Former Phila. officers currently imprisoned are named in police brutality lawsuit

By Jon Campisi | Mar 27, 2012

Attorneys for the City of Philadelphia and its police department have filed a notice with the U.S. District Court for the Eastern District of Pennsylvania seeking to transfer a police brutality lawsuit to the federal venue from state court.

Philadelphia attorney Michael A. Etkin filed a lawsuit late last year against the city and police department at Philadelphia’s Common Pleas Court on behalf of city resident Hamond Hawkins.

In addition to the city and police department, the suit named as defendants Police Commissioner Charles H. Ramsey as well as former Officers James Venziale and Mark Williams.

Those two officers were later swept up in a drug scandal in which they and another officer became the target of a sting involving federal narcotics agents.

The two ended up getting convicted in federal court in a scheme to rob a drug dealer of heroin and resell it on the streets.

Venziale pleaded guilty in February 2011 and was sentenced that May to 42 months in federal prison for his role in the scheme.

Another officer, Robert Snyder, is currently serving a 13-year federal prison sentence for his involvement in the plot.

Williams ended up paying the biggest price, receiving a sentence of 16 years and three months in prison for his role in the conspiracy.

All three were fired from their police positions.

As for the lawsuit, it claims Hawkins was beaten and assaulted by Venziale and Williams, when they were still officers, during an incident back on Jan. 1, 2010 at about 12:30 a.m. along or near the 500 block of Keyser Street.

The then-officers arrested and charged Hawkins with violating the state’s Uniform Firearms Act, receiving stolen property and possessing an instrument of crime.

The charges were subsequently dismissed at Philadelphia Municipal Court following a bench trial before Judge Jacquelyn Frazier-Lyde in early March 2010.

The suit claims that at no time during his arrest did Hawkins physically resist or assault the defendants, nor was he intoxicated, incapacitated or a threat to others.

Nevertheless, the suit claims, the officers beat Hawkins to the point of him sustaining a head laceration, contusions, bruising, nerve damage, migraine headaches, post-traumatic strain and sprain in his back, other physical injuries and psychological trauma.

The injuries caused Hawkins to spend various sums of money on medical attention, the suit claims.

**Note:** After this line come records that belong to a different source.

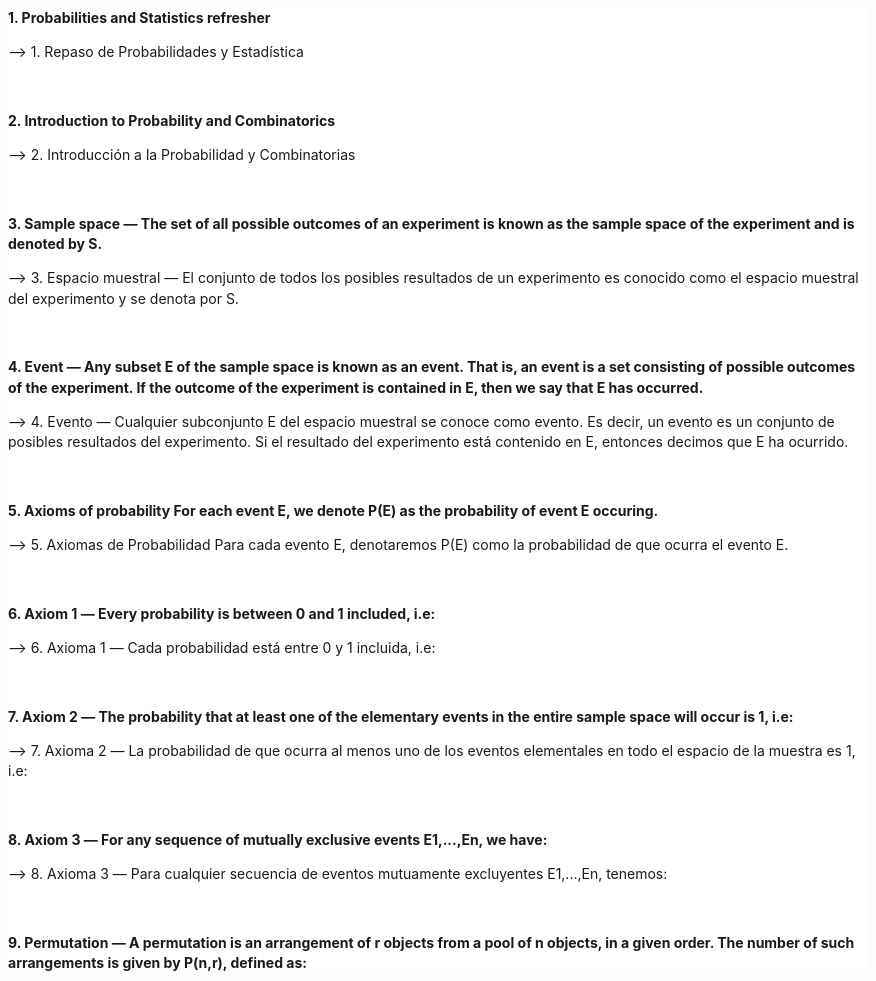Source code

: **1. Probabilities and Statistics refresher**

&#10230; 1. Repaso de Probabilidades y Estadística

<br>

**2. Introduction to Probability and Combinatorics**

&#10230; 2. Introducción a la Probabilidad y Combinatorias

<br>

**3. Sample space ― The set of all possible outcomes of an experiment is known as the sample space of the experiment and is denoted by S.**

&#10230; 3. Espacio muestral ― El conjunto de todos los posibles resultados de un experimento es conocido como el espacio muestral del experimento y se denota por S.

<br>

**4. Event ― Any subset E of the sample space is known as an event. That is, an event is a set consisting of possible outcomes of the experiment. If the outcome of the experiment is contained in E, then we say that E has occurred.**

&#10230; 4. Evento ― Cualquier subconjunto E del espacio muestral se conoce como evento. Es decir, un evento es un conjunto de posibles resultados del experimento. Si el resultado del experimento está contenido en E, entonces decimos que E ha ocurrido.

<br>

**5. Axioms of probability For each event E, we denote P(E) as the probability of event E occuring.**

&#10230; 5. Axiomas de Probabilidad Para cada evento E, denotaremos P(E) como la probabilidad de que ocurra el evento E.

<br>

**6. Axiom 1 ― Every probability is between 0 and 1 included, i.e:**

&#10230; 6. Axioma 1 ― Cada probabilidad está entre 0 y 1 incluida, i.e:

<br>

**7. Axiom 2 ― The probability that at least one of the elementary events in the entire sample space will occur is 1, i.e:**

&#10230; 7. Axioma 2 ― La probabilidad de que ocurra al menos uno de los eventos elementales en todo el espacio de la muestra es 1, i.e:

<br>

**8. Axiom 3 ― For any sequence of mutually exclusive events E1,...,En, we have:**

&#10230; 8. Axioma 3 ― Para cualquier secuencia de eventos mutuamente excluyentes E1,...,En, tenemos:

<br>

**9. Permutation ― A permutation is an arrangement of r objects from a pool of n objects, in a given order. The number of such arrangements is given by P(n,r), defined as:**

In addition to state claims of assault and battery and false arrest and illegal imprisonment, the lawsuit contains accusations of civil rights violations against the police department and the individual defendant officers.

Because civil rights allegations must be heard in federal court, attorneys for the various defendants asked for the case to be transferred to the U.S. District Court.

The removal notice, filed March 23 at the federal courthouse, and signed by Assistant City Solicitor Mark V. Maguire, says venue is proper in federal, not state, court.


The federal case number is 2:12-cv-01486-CMR.